Rebirth in the Cradle of Everest
- Mount Everest has engulfed even the most experienced veterans but not Arunima Sinha, a woman who conquered the highest peak in the world with an amputated leg.
Born on 20th July 1989
On her way to interview for her dream job in the CISF, tragedy beset Arunima Sinha. While resisting a group of robbers who were trying to loot her, Sinha fell off the bogey and onto the train tracks. She saw another train coming and tried to get up but unfortunately, couldn't muster up the courage to.
As the train crushed her leg, she could see her life flash in front of her eyes. 25 months later, she became the first-ever amputee to successfully climb Mount Everest.
Born on this day to a modest family in Ambedkar Nagar, her father died when she was young. Sinha's mother, a supervisor in the Health Department, had to juggle her responsibilities as a mother of three and those that accompanied her job. Her struggle instilled an indomitable spirit in Arunima.
She excelled in sports from a young age and had the honour of playing volleyball at the national level. However, like her father who was in the Indian Army, she too wanted to serve the nation in the paramilitary forces.
She got the coveted call letter from CISF (Central Industrial Security Force) in 2011. Arunima's life was about to change, but not in the way she expected it to. The accident changed everything. To save her life, her leg had to be amputated.
In the aftermath of her accident, she received monetary compensation and subsidised costs but Arunima couldn't bear to look at the way people saw her now. Everyone looked at her with pity and sorrow, which fueled the fire within her to make something of her life.
Inspired by Yuvraj Singh and his fight against cancer, Arunima was born again on her hospital bed in AIIMS, Delhi. This is when she decided to scale the peak of Everest and her family supported her decision. She received a lot of unsolicited advice from others, but Sinha couldn't care less.
After getting discharged, she began her training. To gain a better understanding of the climb, she met Bachendri Pal, the first woman to have reached the peak of Everest.
Pal quipped- "My child you decided to climb Mount Everest in these situations with a prosthetic leg. You had climbed, achieved Mount Everest my child now just the date is remaining to the world to know".
Trained at the Nehru Institute of Mountaineering and TATA Steel Adventure, she went to Everest via the Tata-sponsored Eco Everest Expedition. While other people along with her gave up, she kept on going.

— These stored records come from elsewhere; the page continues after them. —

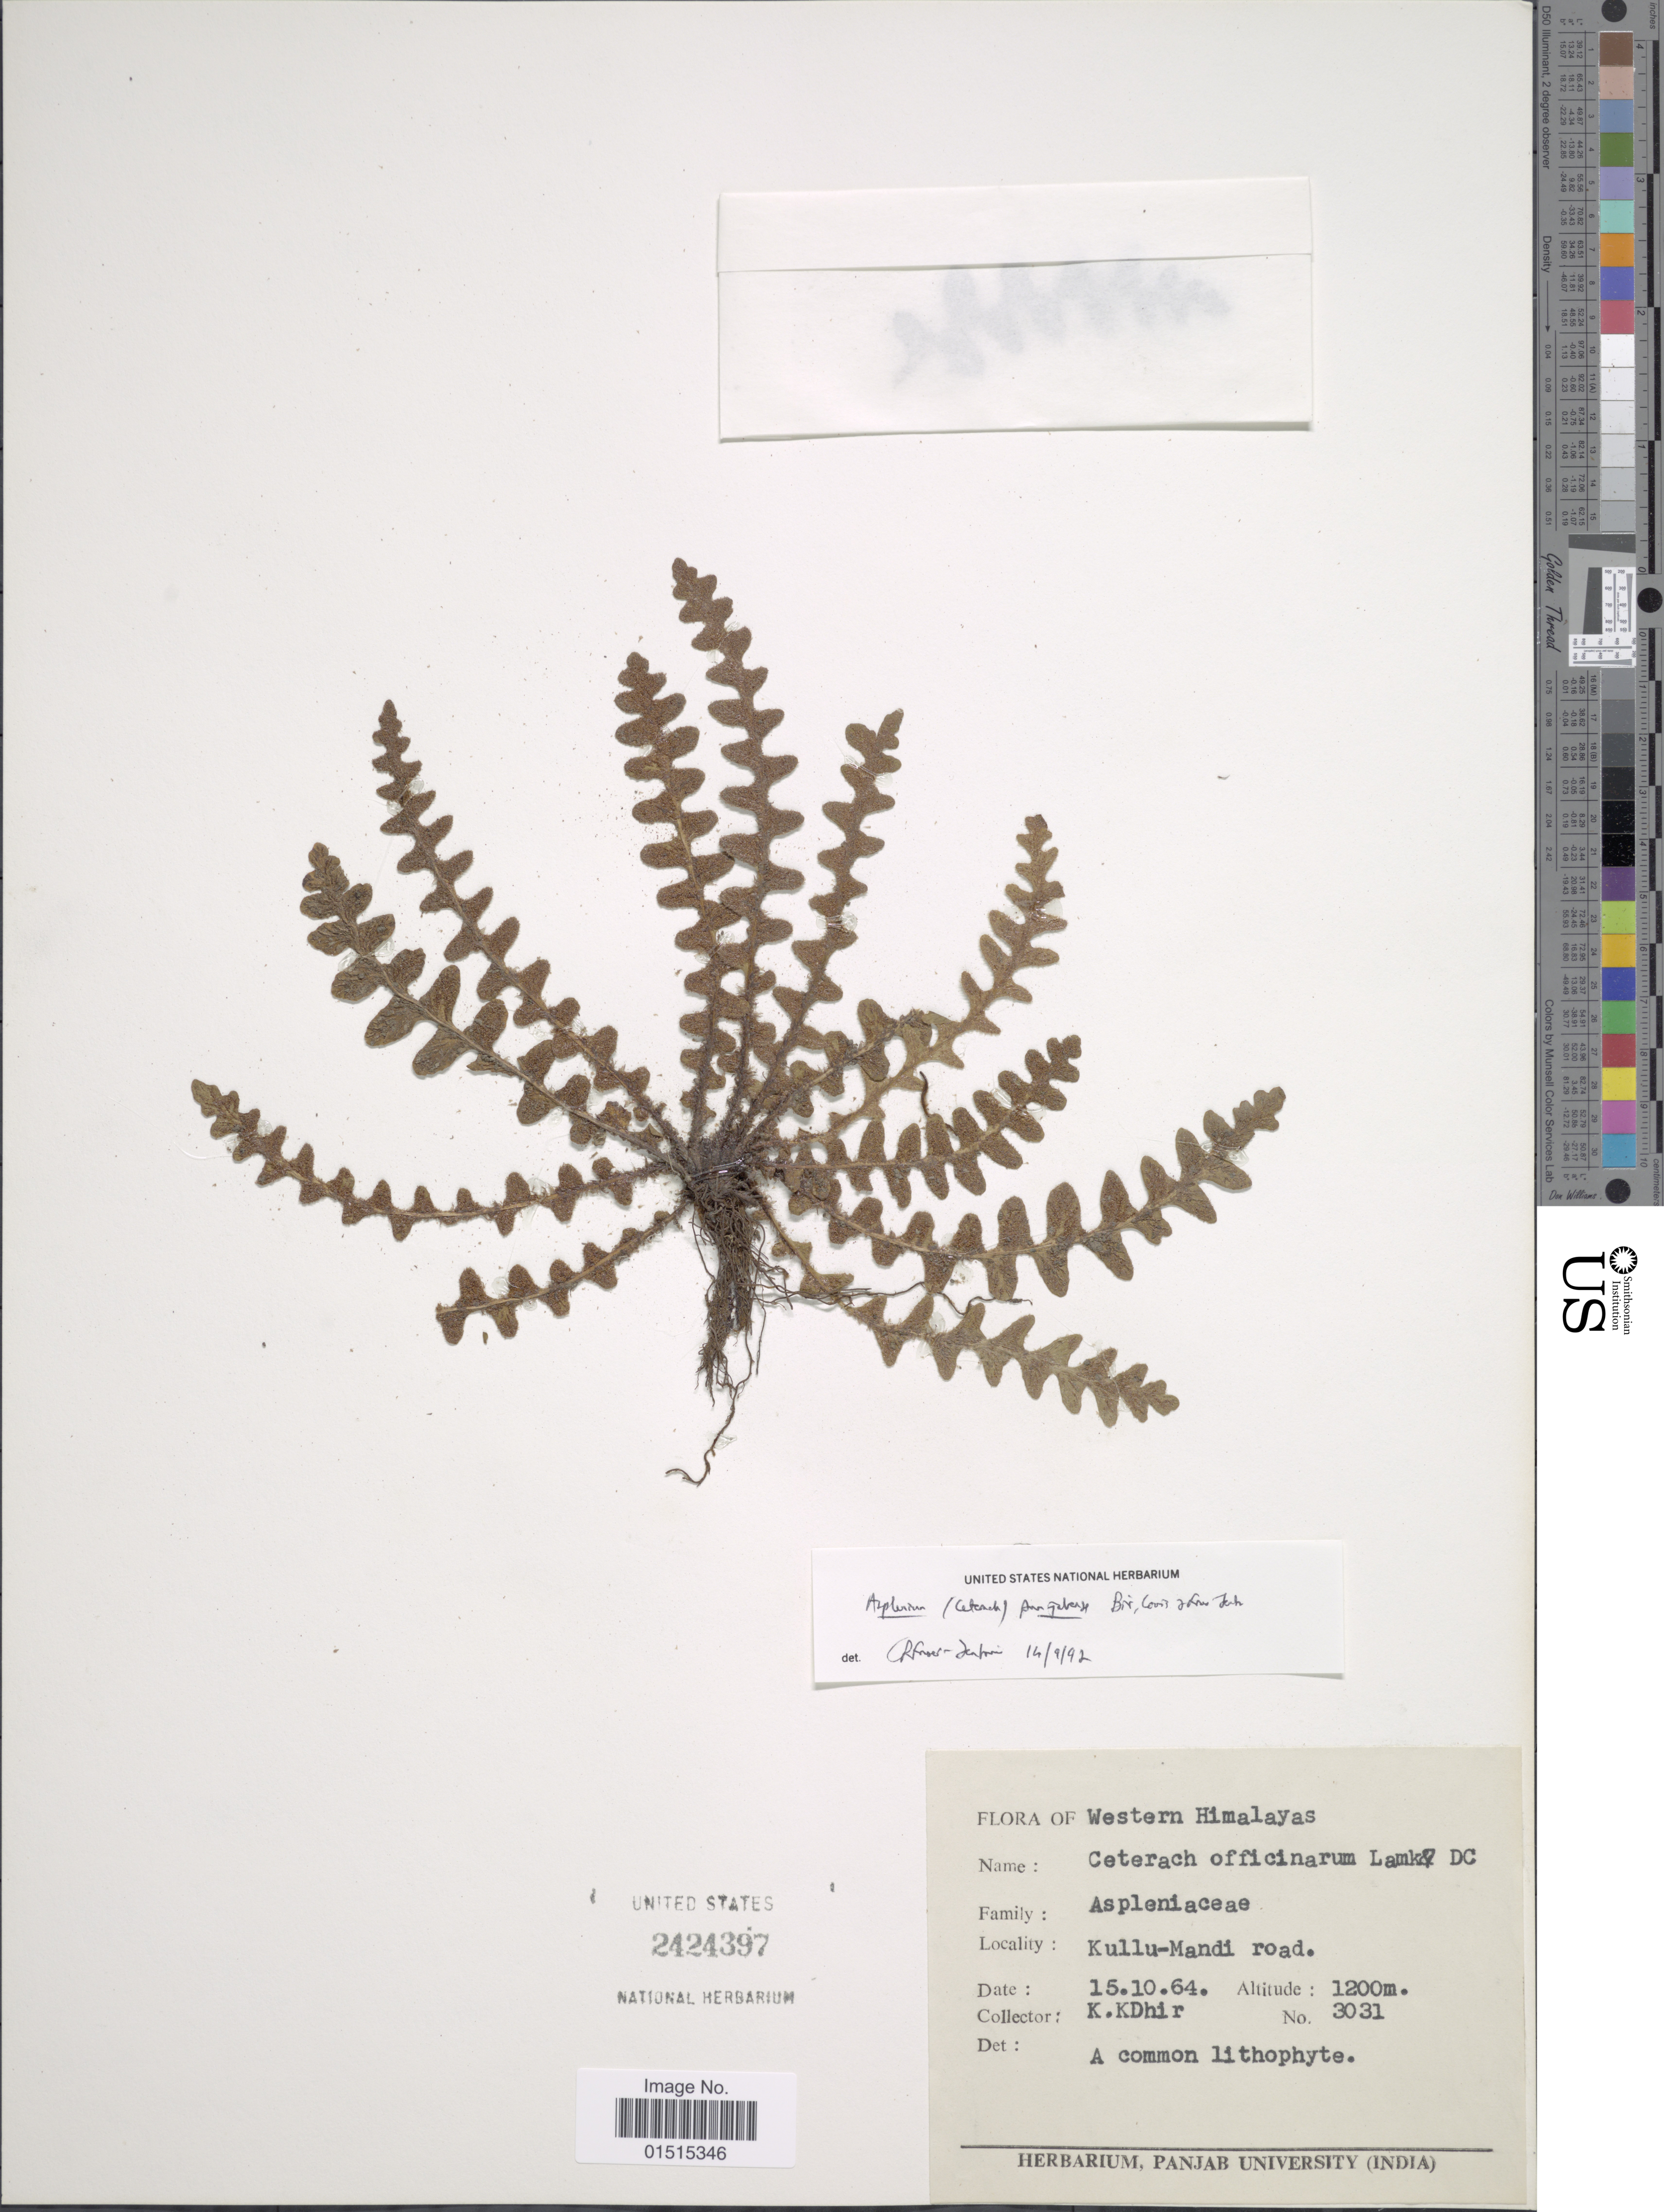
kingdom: Plantae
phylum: Tracheophyta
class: Polypodiopsida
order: Polypodiales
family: Aspleniaceae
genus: Asplenium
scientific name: Asplenium officinarum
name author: DC.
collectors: K. Dhir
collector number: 3031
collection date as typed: Transcribed d/m/y: 15/10/64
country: India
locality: Western Himalayas, Kullu Mandi road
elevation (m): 1200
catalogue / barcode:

Two hours away from the peak, her oxygen levels began to deteriorate and so were her sherpa's. Her sherpa advised that they should head back to the base camp and try again the next day, but she refused. The sherpa, in awe of her spirit, decided to continue with her and at 10:55 am on 21 May 2013, Arunima Sinha etched her name into history books by becoming the first-ever amputee to have climbed Everest.
So many years later, Arunima remains one of the few people to have climbed the highest peaks in all the seven continents, the last one being Mount Vinson in Antarctica. Her life serves as a reminder to everyone who loses hope; more than to herself and to the world, she undertook these expeditions for those in a similar position as her, "so that they never lose heart and achieve their dreams. By conquering all the seven summits I will prove that physical disability can never be a hindrance in achieving your life's goal if you have mental strength, strong willpower and firm determination."